On the other side of the spectrum, there is Vezt. Vezt (still in beta) can disrupt the nascent music royalty investment industry by creating a peer-to-peer platform for artists to directly sell (or finance) their established or potential royalties to their fans. They are democratizing financing and investments for artists and fans. In short, they do this by tokenizing royalties as an asset class leveraging the Ethereum blockchain and its smart contracts. Through their “initial song offerings”, investors buy Vezt coins which gives them rights to an artist’s royalties. The coins can then be traded on a secondary exchange, with limited liquidity. It is unclear how each coin tracks what specific royalty and how one would know exactly which royalty asset a coin is valued under when trying to purchase on a secondary exchange (i.e no fungibility). Their success remains to be determined but it seems to be a practical application of blockchain to disrupt a traditional industry.
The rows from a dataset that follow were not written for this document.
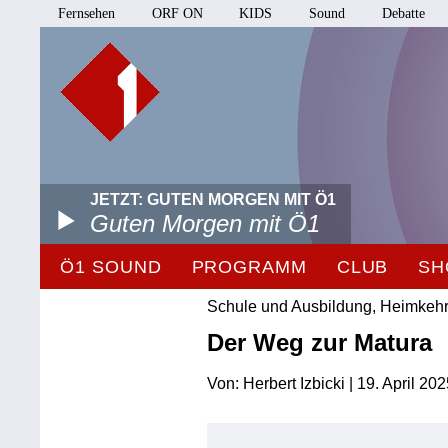
Fernsehen
ORF ON
KIDS
Sound
Debatte
JETZT: GUTEN MORGEN MIT Ö1
Guten Morgen mit Ö1
Ö1 SOUND
PROGRAMM
CLUB
SH
Schule und Ausbildung, Heimkehr
Der Weg zur Matura
Von: Herbert Izbicki | 19. April 20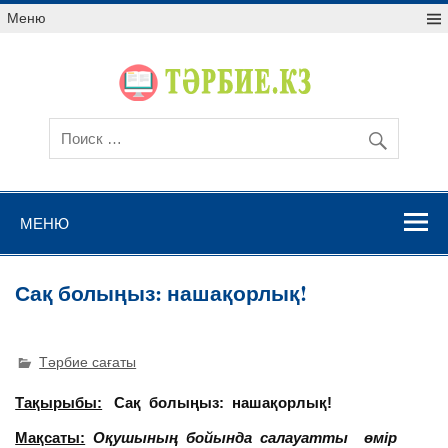
Меню
МЕНЮ
Сақ болыңыз: нашақорлық!
Тәрбие сағаты
Тақырыбы:
Сақ болыңыз: нашақорлық!
Мақсаты:
Оқушының бойында салауатты өмір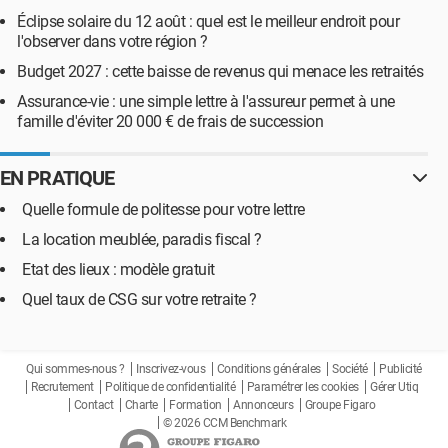
Éclipse solaire du 12 août : quel est le meilleur endroit pour
l'observer dans votre région ?
Budget 2027 : cette baisse de revenus qui menace les retraités
Assurance-vie : une simple lettre à l'assureur permet à une
famille d'éviter 20 000 € de frais de succession
EN PRATIQUE
Quelle formule de politesse pour votre lettre
La location meublée, paradis fiscal ?
Etat des lieux : modèle gratuit
Quel taux de CSG sur votre retraite ?
Qui sommes-nous ?
Inscrivez-vous
Conditions générales
Société
Publicité
Recrutement
Politique de confidentialité
Paramétrer les cookies
Gérer Utiq
Contact
Charte
Formation
Annonceurs
Groupe Figaro
© 2026 CCM Benchmark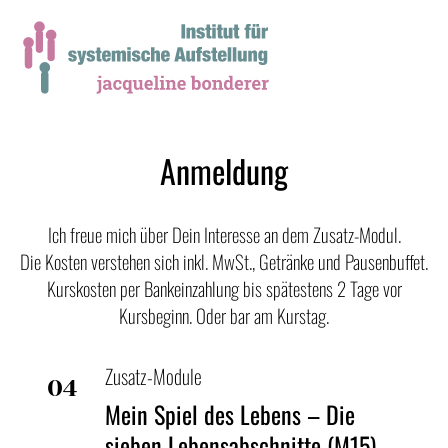
Anmeldung
Ich freue mich über Dein Interesse an dem Zusatz-Modul.
Die Kosten verstehen sich inkl. MwSt., Getränke und Pausenbuffet.
Kurskosten per Bankeinzahlung bis spätestens 2 Tage vor
Kursbeginn. Oder bar am Kurstag.
Zusatz-Module
04
Mein Spiel des Lebens – Die
Sep
sieben Lebensabschnitte (M15)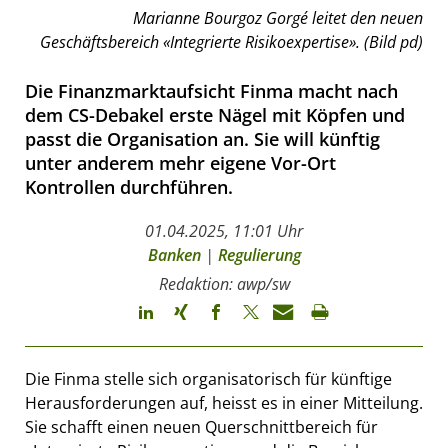
Marianne Bourgoz Gorgé leitet den neuen
Geschäftsbereich «Integrierte Risikoexpertise». (Bild pd)
Die Finanzmarktaufsicht Finma macht nach
dem CS-Debakel erste Nägel mit Köpfen und
passt die Organisation an. Sie will künftig
unter anderem mehr eigene Vor-Ort
Kontrollen durchführen.
01.04.2025, 11:01 Uhr
Banken
|
Regulierung
Redaktion: awp/sw
Die Finma stelle sich organisatorisch für künftige
Herausforderungen auf, heisst es in einer Mitteilung.
Sie schafft einen neuen Querschnittbereich für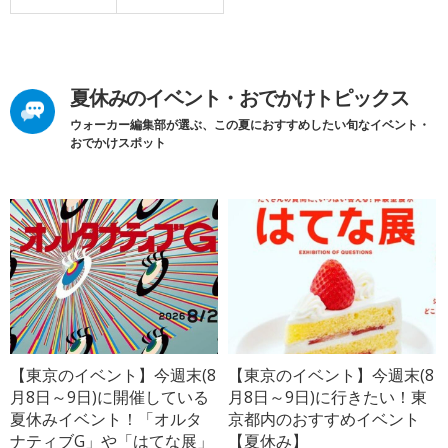
夏休みのイベント・おでかけトピックス
ウォーカー編集部が選ぶ、この夏におすすめしたい旬なイベント・
おでかけスポット
【東京のイベント】今週末(8
【東京のイベント】今週末(8
月8日～9日)に開催している
月8日～9日)に行きたい！東
夏休みイベント！「オルタ
京都内のおすすめイベント
ナティブG」や「はてな展」
【夏休み】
CrowdVest vs FunderBeam — Crowdfunding in Private Placements
CrowdVest (similar to Republic and Seed Invest) is an emerging crowdfunding platform, leveraging the JOBS Act to give access to non-accredited and accredited investors to startups for as low as $500. Yet they face the same problems of illiquidity, lack of secondary markets, and no fungibility. It is difficult to scale, and while other platforms like it have harnessed more deal flow to provide more liquidity, it is a slow process. Part of the problem is a steep education curve. Most ordinary investors are not aware of private placements nor their access to it, not to mention investing in private companies is much riskier and less transparent than investing in public ones.
FunderBeam, founded in 2013 and operating in the UK, is attempting to disrupt the nascent crowdfunding industry by tokenizing syndicated deals individually. Investments are tokenized at the syndicate level and then can be traded on their secondary exchange. Therefore, there is a quick path to liquidity for sellers and frees investors from having to keep their investment for years.
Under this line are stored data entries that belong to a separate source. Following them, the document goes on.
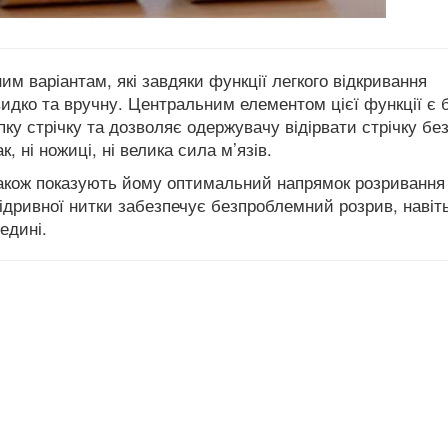
м варіантам, які завдяки функції легкого відкривання
идко та вручну. Центральним елементом цієї функції є 
пку стрічку та дозволяє одержувачу відірвати стрічку бе
к, ні ножиці, ні велика сила м’язів.
 також показують йому оптимальний напрямок розривання
ідривної нитки забезпечує безпроблемний розрив, навіт
едині.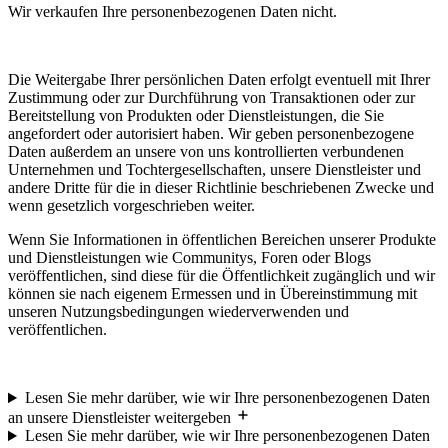
Wir verkaufen Ihre personenbezogenen Daten nicht.
Die Weitergabe Ihrer persönlichen Daten erfolgt eventuell mit Ihrer
Zustimmung oder zur Durchführung von Transaktionen oder zur
Bereitstellung von Produkten oder Dienstleistungen, die Sie
angefordert oder autorisiert haben. Wir geben personenbezogene
Daten außerdem an unsere von uns kontrollierten verbundenen
Unternehmen und Tochtergesellschaften, unsere Dienstleister und
andere Dritte für die in dieser Richtlinie beschriebenen Zwecke und
wenn gesetzlich vorgeschrieben weiter.
Wenn Sie Informationen in öffentlichen Bereichen unserer Produkte
und Dienstleistungen wie Communitys, Foren oder Blogs
veröffentlichen, sind diese für die Öffentlichkeit zugänglich und wir
können sie nach eigenem Ermessen und in Übereinstimmung mit
unseren Nutzungsbedingungen wiederverwenden und
veröffentlichen.
Lesen Sie mehr darüber, wie wir Ihre personenbezogenen Daten
an unsere Dienstleister weitergeben
Lesen Sie mehr darüber, wie wir Ihre personenbezogenen Daten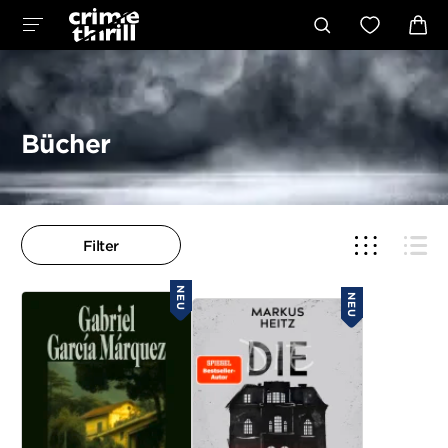
Bücher
Filter
NEU
NEU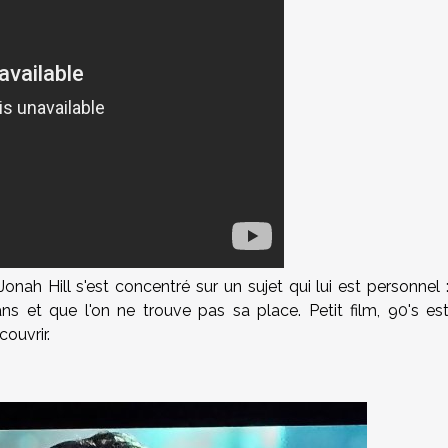
Jonah Hill s'est concentré sur un sujet qui lui est personnel 
s et que l'on ne trouve pas sa place. Petit film, 90's es
couvrir.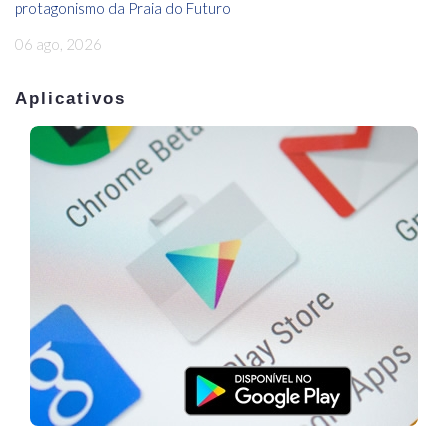
protagonismo da Praia do Futuro
06 ago, 2026
Aplicativos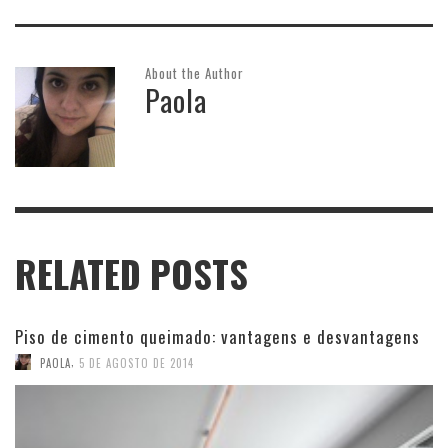
About the Author
Paola
RELATED POSTS
Piso de cimento queimado: vantagens e desvantagens
,
PAOLA
5 DE AGOSTO DE 2014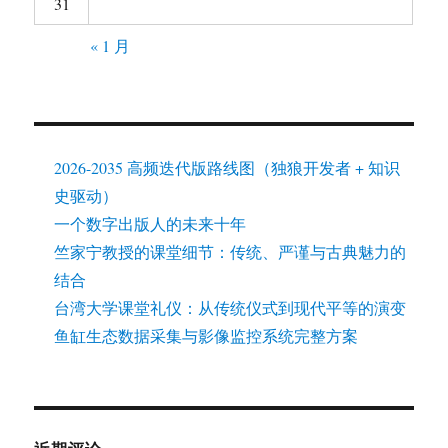
31
« 1 月
2026-2035 高频迭代版路线图（独狼开发者 + 知识
史驱动）
一个数字出版人的未来十年
竺家宁教授的课堂细节：传统、严谨与古典魅力的
结合
台湾大学课堂礼仪：从传统仪式到现代平等的演变
鱼缸生态数据采集与影像监控系统完整方案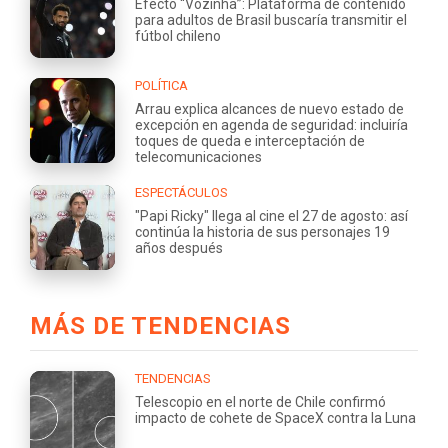
Efecto “Vozinha”: Plataforma de contenido
para adultos de Brasil buscaría transmitir el
fútbol chileno
POLÍTICA
Arrau explica alcances de nuevo estado de
excepción en agenda de seguridad: incluiría
toques de queda e interceptación de
telecomunicaciones
ESPECTÁCULOS
"Papi Ricky" llega al cine el 27 de agosto: así
continúa la historia de sus personajes 19
años después
MÁS DE TENDENCIAS
TENDENCIAS
Telescopio en el norte de Chile confirmó
impacto de cohete de SpaceX contra la Luna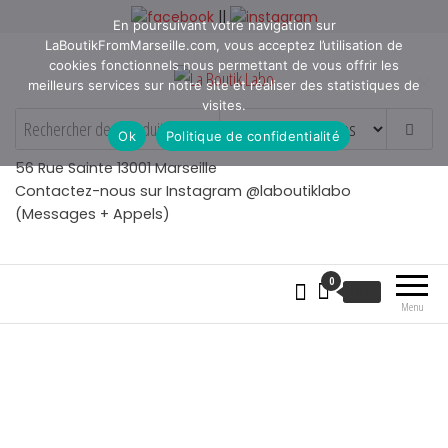
Aller
||
En poursuivant votre navigation sur
au
LaBoutikFromMarseille.com, vous acceptez l’utilisation de
contenu
cookies fonctionnels nous permettant de vous offrir les
meilleurs services sur notre site et réaliser des statistiques de
visites.
La Boutik Labo
La boutique de denicheur
Ok
Politique de confidentialité
de talents à Marseille en
Provence
56 Rue Sainte 13001 Marseille
Contactez-nous sur Instagram @laboutiklabo
(Messages + Appels)
0
€
0.00
Menu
Emcee is eyeing alternative assets in the social investing framework as well. One could argue investments in private placements requires a strong domain expertise than public investments due to lack of publicly available information and complexity of private placements. Therefore, mirroring someone who is already involved in a specific private placement is a strong value proposition. AngelList has a similar concept with their syndicates.